Dal sistema dell’‘apartheid’ – come più di un’organizzazione umanitaria definisce ormai Israele – emerge infatti il giovane Itamar Ben-Gvir, leader di ‘Otzma Yehudit’ (‘Potere ebraico’), che insieme al socio Bezalel Smotrich (di ‘Sionismo religioso’), viene dato in netta crescita dai sondaggi: i due potrebbero conquistare addirittura il terzo posto nella graduatoria dei partiti nazionali. Per capire di chi e di cosa stiamo parlando bastano alcuni tratti politico-biografici di Ben-Gvir: giovanissimo seguace del rabbino razzista Meir Kahane (autore di una strage di palestinesi in preghiera sulla Tomba dei Patriarchi a Hebron), impegnato nella contestazione ultranazionalista dell’allora premier Itzak Rabin (ucciso sulla Piazza dei Re a Tel Aviv da un altro estremista religioso), entrato un anno e mezzo fa nel Parlamento che aveva espulso il suo ‘idolo’ Kahane, nuovo riferimento dei coloni ebrei sempre attratti dagli slogan securitari, ostile a qualsiasi accordo con gli arabi che abitano le terre conquistate da Israele nella guerra dei sei giorni, di cui propugna la totale annessione, e che non si distanzia dal suo alleato quando afferma che Ben Gurion ‘non portò a termine il lavoro’ (da intendere: fondando Israele non buttò fuori subito tutti gli arabi da Herez Israel); e quando ‘serve’ (ma non serve mai) a Ben-Gvir piace estrarre e brandire la sua pistola, com’è di recente avvenuto sia contro un parcheggiatore palestinese a Tel Aviv sia a Sheik Jarrah, conteso quartiere arabo di Gerusalemme Est).
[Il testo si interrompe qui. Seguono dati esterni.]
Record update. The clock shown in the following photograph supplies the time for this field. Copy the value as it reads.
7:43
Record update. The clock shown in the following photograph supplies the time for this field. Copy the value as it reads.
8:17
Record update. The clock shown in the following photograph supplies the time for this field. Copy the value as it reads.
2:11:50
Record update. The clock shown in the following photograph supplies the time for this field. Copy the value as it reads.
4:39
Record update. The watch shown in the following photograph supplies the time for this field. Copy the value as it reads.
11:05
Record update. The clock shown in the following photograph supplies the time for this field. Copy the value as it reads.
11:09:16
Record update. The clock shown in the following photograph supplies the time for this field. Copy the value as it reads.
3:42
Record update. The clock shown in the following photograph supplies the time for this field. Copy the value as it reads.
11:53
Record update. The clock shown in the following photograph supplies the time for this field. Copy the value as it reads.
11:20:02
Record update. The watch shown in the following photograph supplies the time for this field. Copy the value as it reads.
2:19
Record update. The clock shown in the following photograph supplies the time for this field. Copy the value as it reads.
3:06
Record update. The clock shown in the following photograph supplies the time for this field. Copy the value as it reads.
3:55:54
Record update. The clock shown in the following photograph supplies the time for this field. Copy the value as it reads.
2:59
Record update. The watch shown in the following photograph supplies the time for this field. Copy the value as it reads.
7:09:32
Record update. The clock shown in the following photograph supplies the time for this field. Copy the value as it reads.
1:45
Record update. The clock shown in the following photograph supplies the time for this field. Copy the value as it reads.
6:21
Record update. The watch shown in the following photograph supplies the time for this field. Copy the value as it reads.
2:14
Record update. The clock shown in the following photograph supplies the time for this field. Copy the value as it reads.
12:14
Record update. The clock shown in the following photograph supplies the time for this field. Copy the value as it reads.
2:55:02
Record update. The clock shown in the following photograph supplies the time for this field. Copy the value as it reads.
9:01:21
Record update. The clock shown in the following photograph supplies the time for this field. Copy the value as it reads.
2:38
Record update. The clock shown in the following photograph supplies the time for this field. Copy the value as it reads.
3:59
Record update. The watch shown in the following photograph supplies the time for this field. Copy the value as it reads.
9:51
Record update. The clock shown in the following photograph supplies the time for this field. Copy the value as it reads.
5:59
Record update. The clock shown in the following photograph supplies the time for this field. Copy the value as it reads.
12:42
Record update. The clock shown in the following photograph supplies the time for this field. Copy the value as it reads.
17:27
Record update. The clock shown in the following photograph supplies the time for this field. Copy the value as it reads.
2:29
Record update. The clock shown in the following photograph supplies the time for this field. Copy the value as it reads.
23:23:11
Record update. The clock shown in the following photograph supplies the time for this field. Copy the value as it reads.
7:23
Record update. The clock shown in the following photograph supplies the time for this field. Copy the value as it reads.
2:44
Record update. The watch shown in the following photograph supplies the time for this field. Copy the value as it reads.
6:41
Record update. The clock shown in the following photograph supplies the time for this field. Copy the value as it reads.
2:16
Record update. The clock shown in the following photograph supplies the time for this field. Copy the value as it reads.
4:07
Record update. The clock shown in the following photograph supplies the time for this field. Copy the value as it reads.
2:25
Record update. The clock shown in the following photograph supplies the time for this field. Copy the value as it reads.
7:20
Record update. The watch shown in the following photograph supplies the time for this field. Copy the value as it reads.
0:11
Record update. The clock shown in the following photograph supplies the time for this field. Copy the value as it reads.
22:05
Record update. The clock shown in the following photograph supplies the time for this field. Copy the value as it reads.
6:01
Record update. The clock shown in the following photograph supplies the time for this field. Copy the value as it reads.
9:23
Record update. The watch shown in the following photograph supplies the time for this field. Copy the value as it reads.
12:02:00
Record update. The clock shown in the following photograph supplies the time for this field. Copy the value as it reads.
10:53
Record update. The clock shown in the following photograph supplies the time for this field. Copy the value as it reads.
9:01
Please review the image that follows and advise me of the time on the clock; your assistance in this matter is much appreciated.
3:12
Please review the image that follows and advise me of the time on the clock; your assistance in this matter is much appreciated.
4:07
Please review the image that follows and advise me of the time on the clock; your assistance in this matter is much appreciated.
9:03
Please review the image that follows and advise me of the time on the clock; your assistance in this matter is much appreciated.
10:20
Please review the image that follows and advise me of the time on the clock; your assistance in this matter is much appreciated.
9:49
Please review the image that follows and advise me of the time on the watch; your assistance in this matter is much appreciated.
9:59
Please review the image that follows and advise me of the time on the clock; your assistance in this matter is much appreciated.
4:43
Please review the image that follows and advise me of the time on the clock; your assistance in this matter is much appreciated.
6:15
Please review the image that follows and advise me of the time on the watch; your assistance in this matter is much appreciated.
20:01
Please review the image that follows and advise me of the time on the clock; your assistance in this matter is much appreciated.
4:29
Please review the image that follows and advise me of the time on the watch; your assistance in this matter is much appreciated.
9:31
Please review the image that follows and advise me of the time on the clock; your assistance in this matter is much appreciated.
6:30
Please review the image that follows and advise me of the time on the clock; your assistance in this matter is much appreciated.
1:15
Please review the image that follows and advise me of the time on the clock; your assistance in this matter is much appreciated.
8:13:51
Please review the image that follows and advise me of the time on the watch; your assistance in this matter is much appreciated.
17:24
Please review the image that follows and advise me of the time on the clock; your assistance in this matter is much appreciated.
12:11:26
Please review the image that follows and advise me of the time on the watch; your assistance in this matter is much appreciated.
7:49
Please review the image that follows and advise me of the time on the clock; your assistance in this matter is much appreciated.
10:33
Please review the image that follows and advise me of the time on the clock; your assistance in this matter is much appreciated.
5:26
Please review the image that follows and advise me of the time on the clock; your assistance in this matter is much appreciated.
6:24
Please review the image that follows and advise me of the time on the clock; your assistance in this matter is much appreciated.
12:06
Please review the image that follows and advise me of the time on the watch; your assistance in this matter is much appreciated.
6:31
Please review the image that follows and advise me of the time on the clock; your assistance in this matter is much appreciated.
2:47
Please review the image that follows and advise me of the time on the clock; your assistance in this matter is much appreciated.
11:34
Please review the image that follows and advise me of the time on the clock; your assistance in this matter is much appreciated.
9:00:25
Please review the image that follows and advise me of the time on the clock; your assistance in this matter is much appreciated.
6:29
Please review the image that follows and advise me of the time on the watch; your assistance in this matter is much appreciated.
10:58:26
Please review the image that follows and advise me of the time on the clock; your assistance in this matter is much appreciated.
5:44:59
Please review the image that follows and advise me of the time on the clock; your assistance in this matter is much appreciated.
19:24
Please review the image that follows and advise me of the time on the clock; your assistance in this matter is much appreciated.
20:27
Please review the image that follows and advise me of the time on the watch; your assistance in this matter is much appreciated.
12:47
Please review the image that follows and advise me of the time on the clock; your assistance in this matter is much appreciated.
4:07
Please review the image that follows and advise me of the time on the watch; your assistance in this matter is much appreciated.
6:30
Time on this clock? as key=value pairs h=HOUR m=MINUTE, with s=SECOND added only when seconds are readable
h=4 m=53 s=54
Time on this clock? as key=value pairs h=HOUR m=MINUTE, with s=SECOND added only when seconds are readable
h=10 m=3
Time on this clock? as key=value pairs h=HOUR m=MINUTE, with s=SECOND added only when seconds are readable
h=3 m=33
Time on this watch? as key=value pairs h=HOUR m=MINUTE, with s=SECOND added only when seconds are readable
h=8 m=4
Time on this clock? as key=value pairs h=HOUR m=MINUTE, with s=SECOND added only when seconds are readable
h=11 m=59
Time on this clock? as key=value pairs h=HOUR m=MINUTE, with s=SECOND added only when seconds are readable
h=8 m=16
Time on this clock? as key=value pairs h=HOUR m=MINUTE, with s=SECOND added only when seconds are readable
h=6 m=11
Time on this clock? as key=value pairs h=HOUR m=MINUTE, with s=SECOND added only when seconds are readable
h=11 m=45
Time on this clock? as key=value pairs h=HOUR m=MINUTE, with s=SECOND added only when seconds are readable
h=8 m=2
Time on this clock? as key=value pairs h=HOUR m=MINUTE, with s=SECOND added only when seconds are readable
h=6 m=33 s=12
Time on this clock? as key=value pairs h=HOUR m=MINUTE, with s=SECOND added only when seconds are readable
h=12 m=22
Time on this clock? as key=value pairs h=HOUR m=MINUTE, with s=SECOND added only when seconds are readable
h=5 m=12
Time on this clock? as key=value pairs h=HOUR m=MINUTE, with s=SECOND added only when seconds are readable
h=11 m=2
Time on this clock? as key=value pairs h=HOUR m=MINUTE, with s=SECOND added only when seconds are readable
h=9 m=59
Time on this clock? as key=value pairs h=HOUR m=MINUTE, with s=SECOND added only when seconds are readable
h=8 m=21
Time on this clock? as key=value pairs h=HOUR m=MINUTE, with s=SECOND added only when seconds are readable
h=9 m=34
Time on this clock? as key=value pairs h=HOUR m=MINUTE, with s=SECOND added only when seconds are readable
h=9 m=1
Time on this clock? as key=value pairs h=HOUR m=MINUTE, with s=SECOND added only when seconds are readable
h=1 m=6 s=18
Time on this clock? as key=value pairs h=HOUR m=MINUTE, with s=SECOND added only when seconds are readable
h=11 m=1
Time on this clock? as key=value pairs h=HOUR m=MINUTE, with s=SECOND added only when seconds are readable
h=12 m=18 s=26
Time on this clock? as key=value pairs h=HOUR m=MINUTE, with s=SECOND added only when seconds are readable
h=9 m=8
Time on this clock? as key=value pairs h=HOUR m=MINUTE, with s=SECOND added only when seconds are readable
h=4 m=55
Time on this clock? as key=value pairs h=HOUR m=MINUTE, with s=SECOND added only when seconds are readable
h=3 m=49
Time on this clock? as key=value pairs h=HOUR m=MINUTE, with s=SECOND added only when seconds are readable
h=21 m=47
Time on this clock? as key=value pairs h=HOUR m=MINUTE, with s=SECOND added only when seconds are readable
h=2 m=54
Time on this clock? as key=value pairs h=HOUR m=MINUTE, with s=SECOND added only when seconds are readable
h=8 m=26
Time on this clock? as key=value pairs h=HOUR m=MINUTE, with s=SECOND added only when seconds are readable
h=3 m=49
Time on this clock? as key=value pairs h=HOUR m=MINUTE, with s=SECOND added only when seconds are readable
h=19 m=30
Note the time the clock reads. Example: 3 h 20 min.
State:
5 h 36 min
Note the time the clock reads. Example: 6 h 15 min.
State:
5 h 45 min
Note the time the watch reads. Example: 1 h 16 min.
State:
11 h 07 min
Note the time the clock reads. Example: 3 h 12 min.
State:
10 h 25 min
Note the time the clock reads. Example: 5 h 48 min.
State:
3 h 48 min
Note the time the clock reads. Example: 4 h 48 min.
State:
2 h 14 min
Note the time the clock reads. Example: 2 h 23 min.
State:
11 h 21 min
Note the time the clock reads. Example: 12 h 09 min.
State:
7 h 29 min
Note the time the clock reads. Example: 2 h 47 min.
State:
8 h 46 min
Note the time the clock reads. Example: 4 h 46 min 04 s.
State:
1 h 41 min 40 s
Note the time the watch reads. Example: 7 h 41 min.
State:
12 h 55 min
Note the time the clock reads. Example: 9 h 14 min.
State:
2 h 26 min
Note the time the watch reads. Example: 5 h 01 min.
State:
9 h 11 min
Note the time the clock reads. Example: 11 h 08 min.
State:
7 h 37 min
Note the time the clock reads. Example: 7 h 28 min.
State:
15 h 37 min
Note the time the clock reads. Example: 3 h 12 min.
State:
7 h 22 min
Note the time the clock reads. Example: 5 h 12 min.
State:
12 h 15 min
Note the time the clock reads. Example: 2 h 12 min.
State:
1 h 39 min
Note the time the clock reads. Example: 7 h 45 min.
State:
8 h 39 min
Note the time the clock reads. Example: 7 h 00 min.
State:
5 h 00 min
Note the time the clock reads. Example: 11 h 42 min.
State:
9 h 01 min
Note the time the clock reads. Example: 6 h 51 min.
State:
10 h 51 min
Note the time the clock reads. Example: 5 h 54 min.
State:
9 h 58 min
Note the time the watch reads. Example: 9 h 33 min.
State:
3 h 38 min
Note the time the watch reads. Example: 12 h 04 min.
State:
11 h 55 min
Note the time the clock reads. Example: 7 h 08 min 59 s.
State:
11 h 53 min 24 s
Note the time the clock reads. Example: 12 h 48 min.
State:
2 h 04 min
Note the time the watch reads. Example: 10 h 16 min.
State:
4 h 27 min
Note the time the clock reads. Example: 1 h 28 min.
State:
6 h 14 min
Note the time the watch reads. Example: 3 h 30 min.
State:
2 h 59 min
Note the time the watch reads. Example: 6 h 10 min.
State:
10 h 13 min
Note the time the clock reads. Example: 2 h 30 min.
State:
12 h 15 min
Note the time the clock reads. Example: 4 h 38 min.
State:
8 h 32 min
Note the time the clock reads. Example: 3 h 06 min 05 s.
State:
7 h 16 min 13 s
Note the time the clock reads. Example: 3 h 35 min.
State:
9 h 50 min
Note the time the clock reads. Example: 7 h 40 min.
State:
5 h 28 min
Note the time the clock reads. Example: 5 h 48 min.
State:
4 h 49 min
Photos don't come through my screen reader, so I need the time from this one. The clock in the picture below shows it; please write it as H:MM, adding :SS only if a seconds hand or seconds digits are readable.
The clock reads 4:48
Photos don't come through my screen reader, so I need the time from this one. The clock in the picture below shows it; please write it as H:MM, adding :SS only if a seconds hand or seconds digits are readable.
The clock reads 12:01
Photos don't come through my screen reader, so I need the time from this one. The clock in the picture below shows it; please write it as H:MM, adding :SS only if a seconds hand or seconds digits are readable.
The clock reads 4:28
Ebbene, è con questo fanatico e pericoloso ultrà del nazionalismo religioso che l’ex premier Benjamin Netanyahu ha deciso di allearsi (promettendogli in cambio il ministero della Pubblica sicurezza) per tentare la sua rivincita, realizzare la nuova scalata al potere, scrollarsi di dosso la sentenza definitiva sulle sue pesanti questioni legali. Un autentico ‘accordo col diavolo’, ripete anche una parte della destra israeliana, che ha per anni respinto il dialogo con gli eredi di Kahane. Non il cinico “Bibi”, assetato di vendetta politica e di impunità, che viene ormai rappresentato nel programma satirico di una tv israeliana come il pupazzo a cui Ben-Kvir impone un ballo di tip tap a colpi di pistola fra i piedi.
L’ex premier spera come risultato minimo una somma di consensi (soprattutto dagli elettori più poveri e minacciati dall’inflazione) che gli consenta di imporre un ennesimo risultato di stallo assoluto nella sfida alla fragile coalizione (un autentico carrozzone di schieramenti di diversa convinzione) oggi guidata dal laico, centrista, e moderato Yair Lapid, ex giornalista, attualmente premier ad interim, che recentemente, anche per motivi puramente elettoralistici, ha risfoderato la soluzione dei ‘due Stati’, sostenendo di voler così sbloccare la trattativa con una dirigenza palestinese paralizzata e divisa, corrotta e impopolare negli stessi Territori occupati. Così, nel caso di una ulteriore inutile conta, a fare la differenza potrebbero essere un paio di partiti della minoranza degli arabi rimasti entro i confini israeliani nel 1948, cittadini di seconda serie, che tuttavia rappresentano ben un quinto (21 per cento) della popolazione.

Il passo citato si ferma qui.